The device has no screws holding it together, and about 10 minutes of prying against what I can only assume is the entry point into the camera didn't yield many results other than scuffing the plastic, so I can only assume it's not repairable either; another fail.

The keen eye readers may notice that I am yet to actually review how the device actually performs.

And that is correct. If I cannot get a device working locally, then I see no reason to continue reviewing it.

Final Thoughts

All in all, this camera may be acceptable for folks who don't mind the recorded video and data being sent to a third party and potentially visible to anyone, but its lack of local support means it's a complete waste of money and time for me.


Being a software developer, going to your project manager with "the product has XYZ issues" is fine, but going with "the product has XYZ issues and this is how I feel it can be improved" is even better. As such, I feel obliged to mention how I feel this product could be improved.

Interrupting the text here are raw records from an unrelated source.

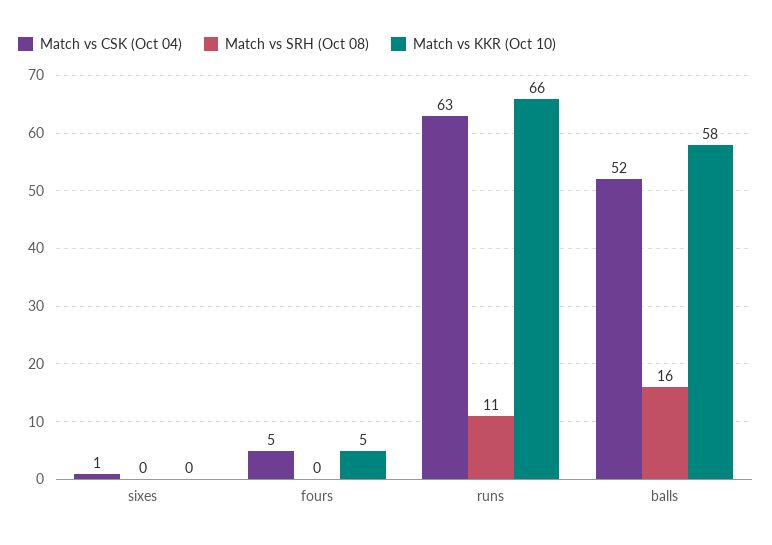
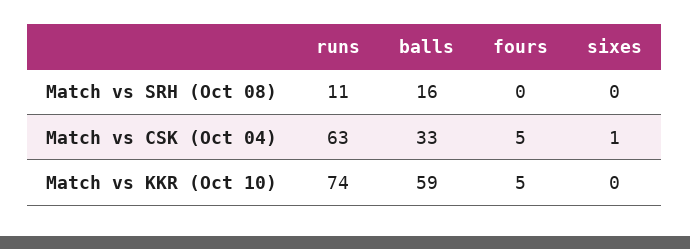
  {
    "Match vs CSK (Oct 04)": {
      "sixes": 1,
      "fours": 5,
      "runs": 63,
-     "balls": 52
+     "balls": 33
    },
    "Match vs SRH (Oct 08)": {
      "sixes": 0,
      "fours": 0,
      "runs": 11,
      "balls": 16
    },
    "Match vs KKR (Oct 10)": {
      "sixes": 0,
      "fours": 5,
-     "runs": 66,
+     "runs": 74,
-     "balls": 58
+     "balls": 59
    }
  }

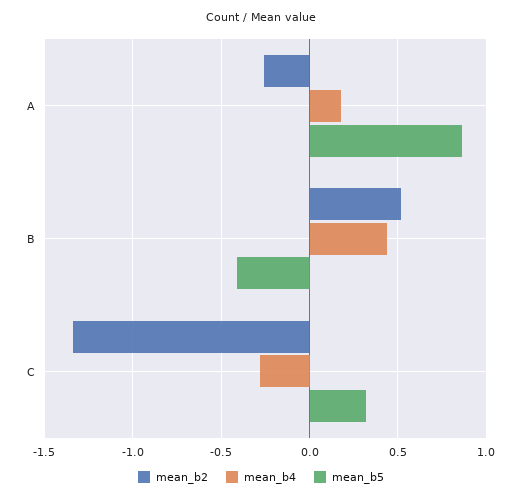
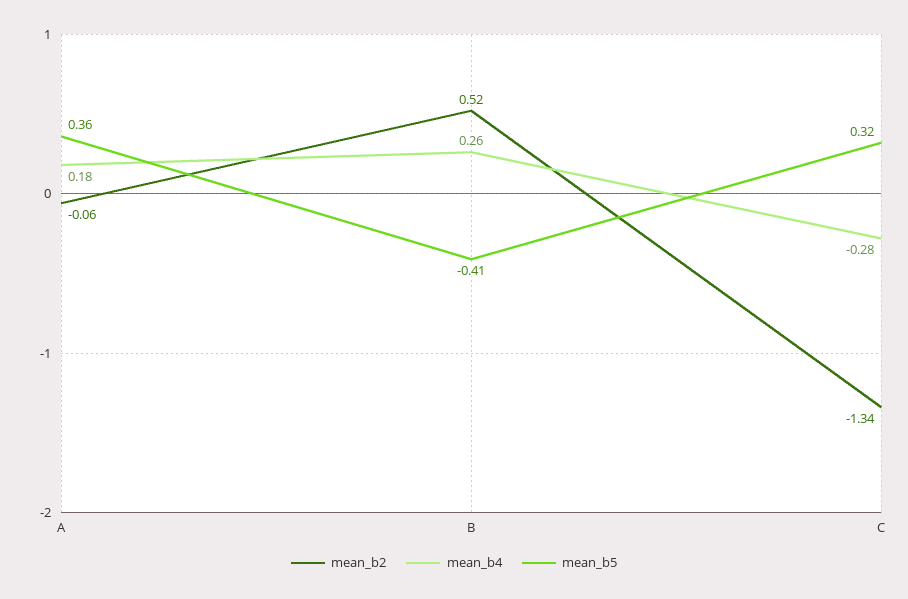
  {
    "mean_b2": {
-     "A": -0.25,
+     "A": -0.06,
      "B": 0.52,
      "C": -1.34
    },
    "mean_b4": {
      "A": 0.18,
-     "B": 0.45,
+     "B": 0.26,
      "C": -0.28
    },
    "mean_b5": {
-     "A": 0.85,
+     "A": 0.36,
      "B": -0.41,
      "C": 0.32
    }
  }

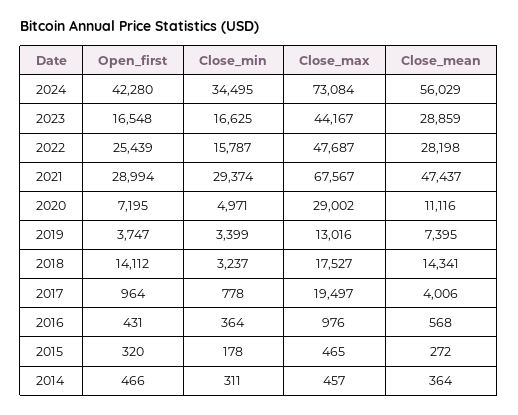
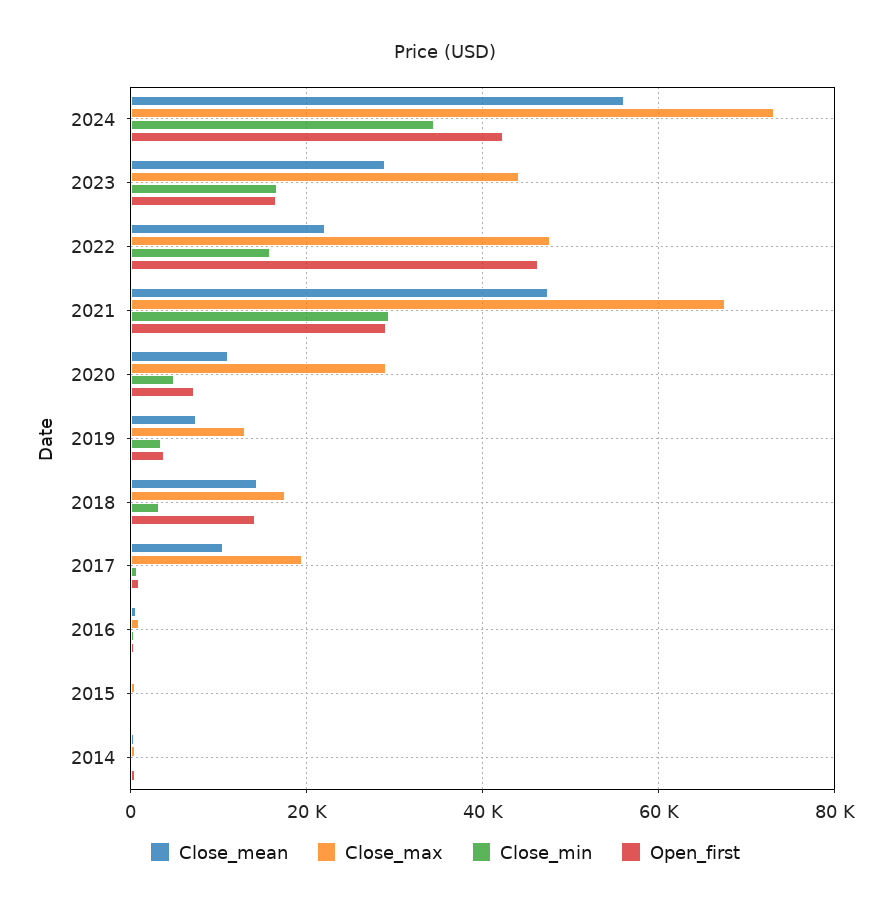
  {
    "Open_first": {
      "2024": 42280,
      "2023": 16548,
-     "2022": 25439,
+     "2022": 46000,
      "2021": 28994,
      "2020": 7195,
      "2019": 3747,
      "2018": 14112,
      "2017": 964,
      "2016": 431,
      "2015": 320,
      "2014": 466
    },
    "Close_min": {
      "2024": 34495,
      "2023": 16625,
      "2022": 15787,
      "2021": 29374,
      "2020": 4971,
      "2019": 3399,
      "2018": 3237,
      "2017": 778,
      "2016": 364,
      "2015": 178,
      "2014": 311
    },
    "Close_max": {
      "2024": 73084,
      "2023": 44167,
      "2022": 47687,
      "2021": 67567,
      "2020": 29002,
      "2019": 13016,
      "2018": 17527,
      "2017": 19497,
      "2016": 976,
      "2015": 465,
      "2014": 457
    },
    "Close_mean": {
      "2024": 56029,
      "2023": 28859,
-     "2022": 28198,
+     "2022": 22000,
      "2021": 47437,
      "2020": 11116,
      "2019": 7395,
      "2018": 14341,
-     "2017": 4006,
+     "2017": 10000,
      "2016": 568,
      "2015": 272,
      "2014": 364
    }
  }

Local management. That's it. Allow the user to opt to enable local management of this camera so that it does not require an internet connection. This can even be done from within the silly registration system; just some method to toggle an "advanced" mode.

Even if RTSP cannot be enabled due to battery life constraints, at least allow a web interface for configuration and viewing along with FTP upload to a local server.

That's all it would take for this camera to go from an utter piece of rubbish to a very respectable product.